Ich glaube, dass das, was Kardinal Lehmann an Bedauern über bestimmte Vorfälle an der israelisch-palästinensischen Grenze zum Ausdruck gebracht hat, geeignet ist, um bei all denjenigen, die wirklich mit uns sprechen wollen, diese Angelegenheit aus der Welt zu räumen. In dem Zusammenhang ist sicher auch zu erwähnen, dass sowohl international gegenüber den Organisationen der Juden, aber auch hier in Deutschland - ich denke an den Zentralrat oder an die Rabbiner-Konferenz und die Kontakte zum israelischen Botschafter -, durch die regelmäßigen Kontakte doch eine Beziehungsebene und auch eine Ebene des Vertrauens geschaffen worden ist über die Jahre, die diesen Vorfall aushält. Und ich denke, auch aushalten muss.

DW-WORLD.DE: Könnte das Verhältnis zwischen Deutschen und Israelis durch den NS-Vergleich längerfristig belastet werden?

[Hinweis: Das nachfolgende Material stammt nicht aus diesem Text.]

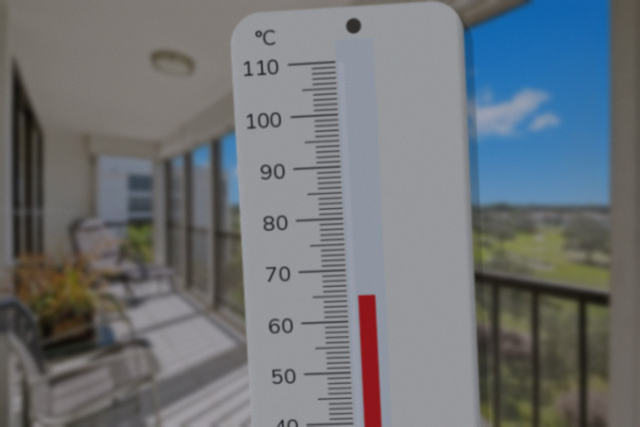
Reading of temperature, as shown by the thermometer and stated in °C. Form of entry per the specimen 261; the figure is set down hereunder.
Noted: 65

Nein, das glaube ich nicht. Es ist nicht so, dass die deutschen Bischöfe nur anlässlich eines solchen Vorfalls mit den israelischen Behörden und dem Botschafter in Kontakt sind. Es gibt regelmäßige Kontakte, auch zur politischen Seite. Und die hat es auch während dieser Reise ins Heilige Land gegeben. Die Bischöfe haben etwa mit dem stellvertretenden Ministerpräsidenten Shimon Peres sehr interessante Gespräche geführt. Und auch mit anderen Offiziellen. Das alles zeigt: Es gibt eine gute Ebene von Verständigung, von Dialog und Austausch. Da werden auch kritische Punkte angesprochen und zwar beidseitig. Und das muss auch so sein. Aber dass jetzt durch ein falsches Wort an einem bestimmten Ort grundsätzlich die sehr konstruktiven Beziehungen, die wir auch kirchlicherseits zu israelischen Behörden unterhalten, unterminiert werden können, das glaube ich nicht. Dazu sind sie in den letzten Jahren in zu starkem Maße positiv entwickelt worden.

Ulrich Pöner leitet die internationale Abteilung im Sekretariat der deutschen Bischofskonferenz.